**Work to be completed**
Quote the listing in full, exactly as given, minus any pictures.

**Given material**
----------------------------------------
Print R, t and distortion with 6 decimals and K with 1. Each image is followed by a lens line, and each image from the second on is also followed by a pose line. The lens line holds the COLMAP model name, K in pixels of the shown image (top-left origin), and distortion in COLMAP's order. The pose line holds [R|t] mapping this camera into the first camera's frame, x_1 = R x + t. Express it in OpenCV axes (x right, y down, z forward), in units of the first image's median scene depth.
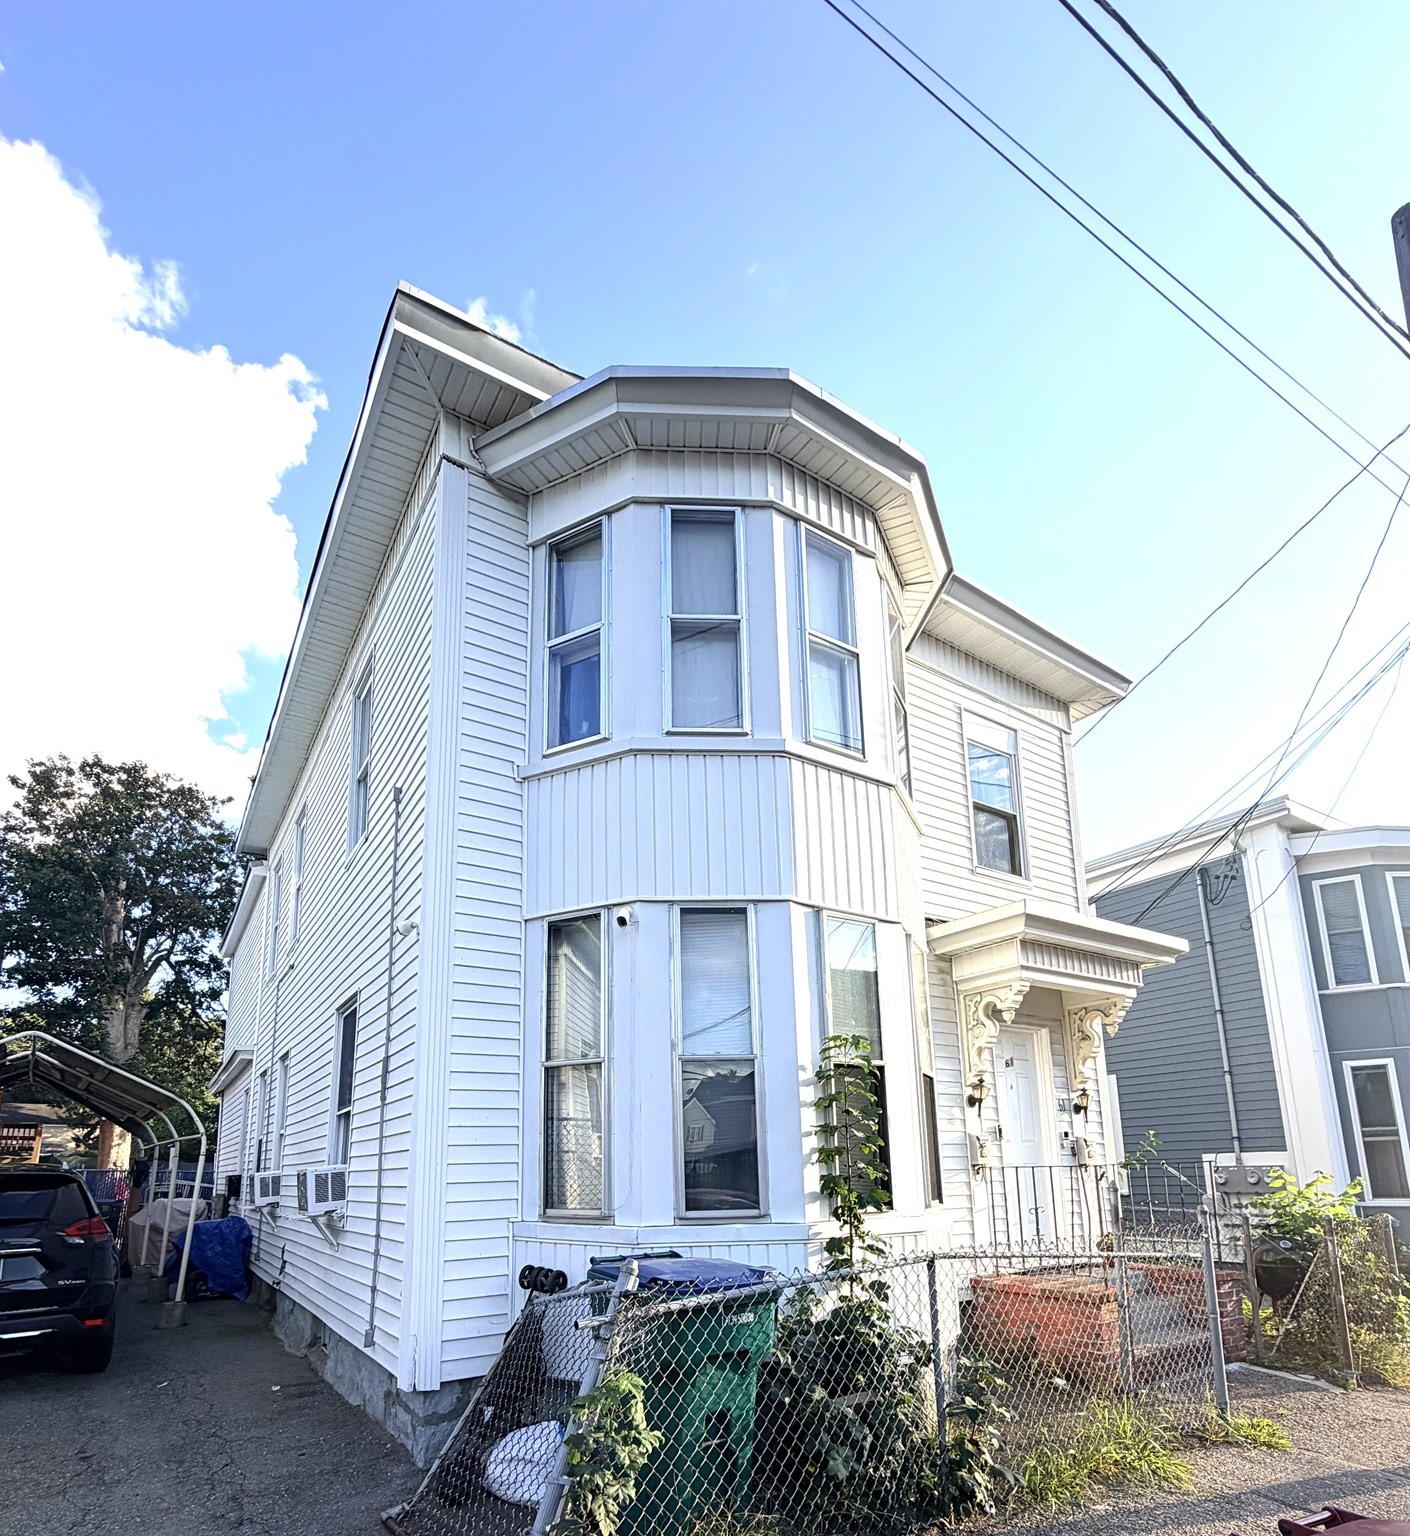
lens RADIAL K [[1332.4, 0, 705.0], [0, 1332.4, 768.0], [0, 0, 1]] dist [-0.009320, 0.006129]
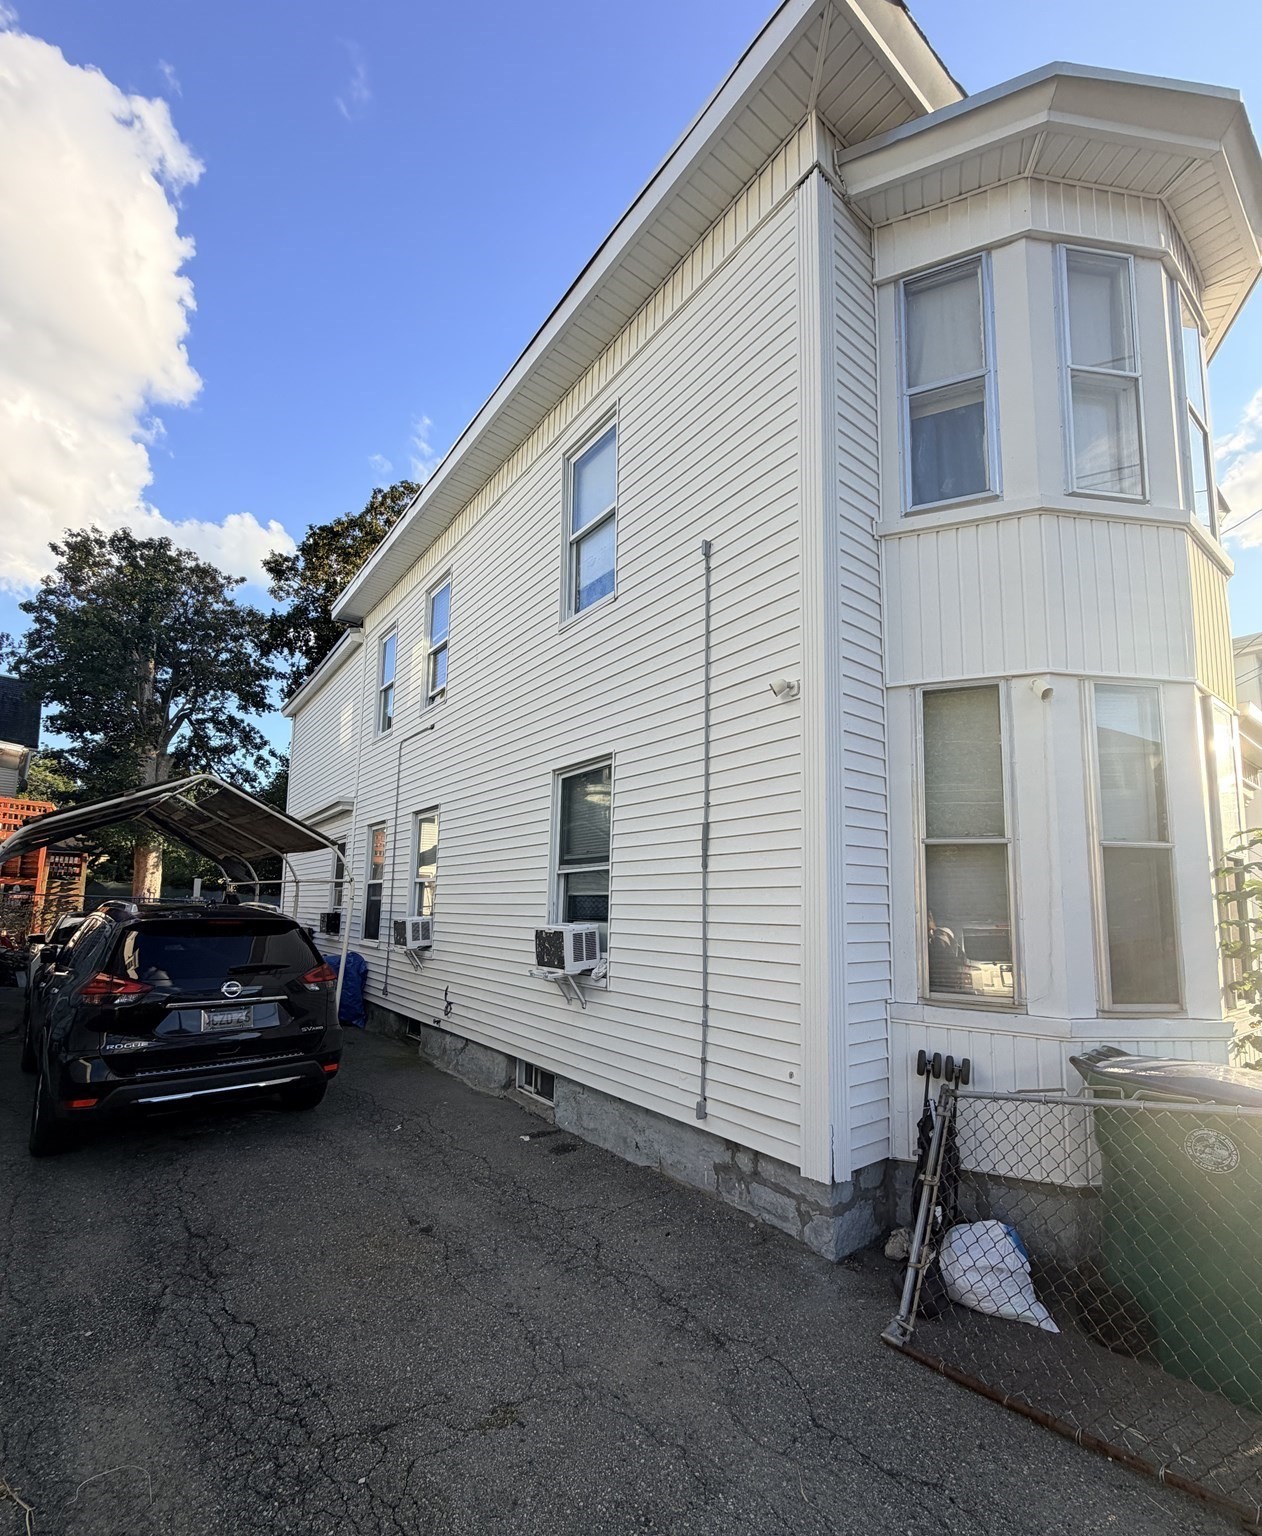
lens RADIAL K [[1060.6, 0, 633.1], [0, 1060.6, 731.6], [0, 0, 1]] dist [-0.003034, -0.003234]
pose [[0.994937, 0.058729, 0.081558, -0.306068], [-0.068647, 0.989820, 0.124675, 0.052933], [-0.073405, -0.129643, 0.988840, 0.226407]]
----------------------------------------
**Solved exercise**
Print R, t and distortion with 6 decimals and K with 1. Each image is followed by a lens line, and each image from the second on is also followed by a pose line. The lens line holds the COLMAP model name, K in pixels of the shown image (top-left origin), and distortion in COLMAP's order. The pose line holds [R|t] mapping this camera into the first camera's frame, x_1 = R x + t. Express it in OpenCV axes (x right, y down, z forward), in units of the first image's median scene depth.
lens RADIAL K [[1332.4, 0, 705.0], [0, 1332.4, 768.0], [0, 0, 1]] dist [-0.009320, 0.006129]
lens RADIAL K [[1060.6, 0, 633.1], [0, 1060.6, 731.6], [0, 0, 1]] dist [-0.003034, -0.003234]
pose [[0.994937, 0.058729, 0.081558, -0.306068], [-0.068647, 0.989820, 0.124675, 0.052933], [-0.073405, -0.129643, 0.988840, 0.226407]]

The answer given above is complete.